:: TASK PROMPT ::
Every record should be written out again in full, with no character altered.

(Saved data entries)
=== Begin Enclosure ===

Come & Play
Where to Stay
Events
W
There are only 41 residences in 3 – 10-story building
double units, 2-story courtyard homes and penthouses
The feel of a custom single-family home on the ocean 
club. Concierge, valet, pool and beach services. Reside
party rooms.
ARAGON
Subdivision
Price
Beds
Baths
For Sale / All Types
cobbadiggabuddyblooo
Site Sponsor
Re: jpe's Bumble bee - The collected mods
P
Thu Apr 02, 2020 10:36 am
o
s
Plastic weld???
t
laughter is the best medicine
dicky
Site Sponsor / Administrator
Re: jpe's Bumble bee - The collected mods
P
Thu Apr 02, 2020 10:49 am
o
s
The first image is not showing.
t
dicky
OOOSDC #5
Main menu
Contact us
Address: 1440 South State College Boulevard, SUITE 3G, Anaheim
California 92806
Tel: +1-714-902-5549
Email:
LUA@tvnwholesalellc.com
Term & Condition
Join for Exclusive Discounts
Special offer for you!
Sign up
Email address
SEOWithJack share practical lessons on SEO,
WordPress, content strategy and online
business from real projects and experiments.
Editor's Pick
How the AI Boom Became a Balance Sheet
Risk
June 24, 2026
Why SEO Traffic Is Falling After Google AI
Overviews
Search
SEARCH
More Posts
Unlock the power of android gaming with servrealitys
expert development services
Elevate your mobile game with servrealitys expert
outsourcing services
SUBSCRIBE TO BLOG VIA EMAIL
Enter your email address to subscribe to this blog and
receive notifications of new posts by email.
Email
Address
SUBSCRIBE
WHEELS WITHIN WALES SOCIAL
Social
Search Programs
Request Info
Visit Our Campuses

=== End Enclosure ===

:: SOLUTION BELOW ::
Come & Play
Where to Stay
Events
W
There are only 41 residences in 3 – 10-story building
double units, 2-story courtyard homes and penthouses
The feel of a custom single-family home on the ocean 
club. Concierge, valet, pool and beach services. Reside
party rooms.
ARAGON
Subdivision
Price
Beds
Baths
For Sale / All Types
cobbadiggabuddyblooo
Site Sponsor
Re: jpe's Bumble bee - The collected mods
P
Thu Apr 02, 2020 10:36 am
o
s
Plastic weld???
t
laughter is the best medicine
dicky
Site Sponsor / Administrator
Re: jpe's Bumble bee - The collected mods
P
Thu Apr 02, 2020 10:49 am
o
s
The first image is not showing.
t
dicky
OOOSDC #5
Main menu
Contact us
Address: 1440 South State College Boulevard, SUITE 3G, Anaheim
California 92806
Tel: +1-714-902-5549
Email:
LUA@tvnwholesalellc.com
Term & Condition
Join for Exclusive Discounts
Special offer for you!
Sign up
Email address
SEOWithJack share practical lessons on SEO,
WordPress, content strategy and online
business from real projects and experiments.
Editor's Pick
How the AI Boom Became a Balance Sheet
Risk
June 24, 2026
Why SEO Traffic Is Falling After Google AI
Overviews
Search
SEARCH
More Posts
Unlock the power of android gaming with servrealitys
expert development services
Elevate your mobile game with servrealitys expert
outsourcing services
SUBSCRIBE TO BLOG VIA EMAIL
Enter your email address to subscribe to this blog and
receive notifications of new posts by email.
Email
Address
SUBSCRIBE
WHEELS WITHIN WALES SOCIAL
Social
Search Programs
Request Info
Visit Our Campuses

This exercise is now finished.